§ Work to be completed
Reproduce the entries below exactly, but only from the line containing "Breast MRI (dynamic" to the line containing "Chest CT, one axial slice; slice", inclusive.

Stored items
*****

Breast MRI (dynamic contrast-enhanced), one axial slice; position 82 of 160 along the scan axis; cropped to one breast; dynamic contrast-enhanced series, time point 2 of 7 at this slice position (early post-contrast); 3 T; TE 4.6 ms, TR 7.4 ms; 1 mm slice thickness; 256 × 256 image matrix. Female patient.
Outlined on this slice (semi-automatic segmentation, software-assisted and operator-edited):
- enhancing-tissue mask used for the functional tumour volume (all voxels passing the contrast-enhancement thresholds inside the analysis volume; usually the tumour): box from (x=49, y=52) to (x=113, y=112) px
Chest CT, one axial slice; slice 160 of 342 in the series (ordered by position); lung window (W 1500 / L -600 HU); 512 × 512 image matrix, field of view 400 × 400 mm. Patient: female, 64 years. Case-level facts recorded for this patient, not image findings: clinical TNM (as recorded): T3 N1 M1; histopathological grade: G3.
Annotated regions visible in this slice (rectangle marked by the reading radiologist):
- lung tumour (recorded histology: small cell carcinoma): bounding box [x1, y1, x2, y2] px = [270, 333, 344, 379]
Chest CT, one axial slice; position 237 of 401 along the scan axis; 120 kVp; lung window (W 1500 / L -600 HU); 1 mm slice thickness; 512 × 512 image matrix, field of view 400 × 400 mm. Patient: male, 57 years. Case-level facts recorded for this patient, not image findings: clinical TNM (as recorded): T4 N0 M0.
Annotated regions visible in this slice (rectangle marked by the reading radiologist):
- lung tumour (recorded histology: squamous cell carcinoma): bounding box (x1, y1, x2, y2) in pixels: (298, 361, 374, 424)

*****

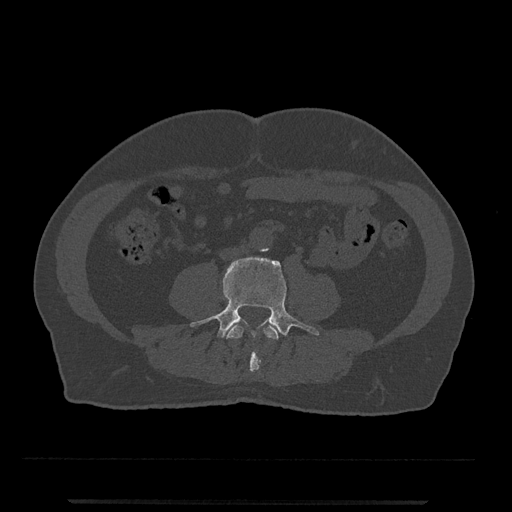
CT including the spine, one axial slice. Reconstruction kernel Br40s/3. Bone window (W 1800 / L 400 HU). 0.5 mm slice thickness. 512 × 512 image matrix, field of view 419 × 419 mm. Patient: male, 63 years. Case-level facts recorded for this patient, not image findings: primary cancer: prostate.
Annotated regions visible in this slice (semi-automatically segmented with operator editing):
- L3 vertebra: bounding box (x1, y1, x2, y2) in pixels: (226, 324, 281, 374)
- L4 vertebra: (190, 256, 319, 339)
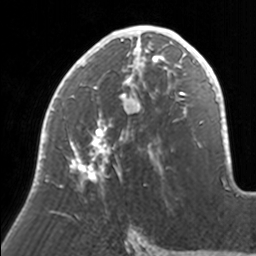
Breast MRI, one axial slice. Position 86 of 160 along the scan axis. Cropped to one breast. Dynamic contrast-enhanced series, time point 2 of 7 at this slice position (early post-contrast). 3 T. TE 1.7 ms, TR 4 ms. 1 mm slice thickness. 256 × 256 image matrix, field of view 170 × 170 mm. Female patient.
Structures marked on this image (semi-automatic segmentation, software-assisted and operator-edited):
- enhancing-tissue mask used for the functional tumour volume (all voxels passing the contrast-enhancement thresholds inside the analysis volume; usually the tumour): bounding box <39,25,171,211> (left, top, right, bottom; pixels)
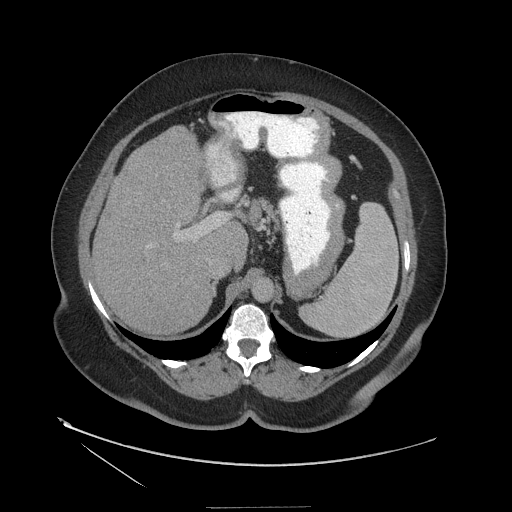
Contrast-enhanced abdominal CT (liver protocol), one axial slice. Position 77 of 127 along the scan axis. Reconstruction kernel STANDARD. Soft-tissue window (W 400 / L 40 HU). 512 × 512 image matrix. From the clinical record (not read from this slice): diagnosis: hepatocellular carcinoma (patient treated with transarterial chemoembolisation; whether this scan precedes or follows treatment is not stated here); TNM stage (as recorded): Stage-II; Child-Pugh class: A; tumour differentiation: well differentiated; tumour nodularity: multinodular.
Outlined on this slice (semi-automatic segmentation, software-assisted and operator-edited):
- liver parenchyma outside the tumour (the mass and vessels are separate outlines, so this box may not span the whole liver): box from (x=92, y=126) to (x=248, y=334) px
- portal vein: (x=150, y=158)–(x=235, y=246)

*****

§ Expected answer
Breast MRI (dynamic contrast-enhanced), one axial slice; position 82 of 160 along the scan axis; cropped to one breast; dynamic contrast-enhanced series, time point 2 of 7 at this slice position (early post-contrast); 3 T; TE 4.6 ms, TR 7.4 ms; 1 mm slice thickness; 256 × 256 image matrix. Female patient.
Outlined on this slice (semi-automatic segmentation, software-assisted and operator-edited):
- enhancing-tissue mask used for the functional tumour volume (all voxels passing the contrast-enhancement thresholds inside the analysis volume; usually the tumour): box from (x=49, y=52) to (x=113, y=112) px
Chest CT, one axial slice; slice 160 of 342 in the series (ordered by position); lung window (W 1500 / L -600 HU); 512 × 512 image matrix, field of view 400 × 400 mm. Patient: female, 64 years. Case-level facts recorded for this patient, not image findings: clinical TNM (as recorded): T3 N1 M1; histopathological grade: G3.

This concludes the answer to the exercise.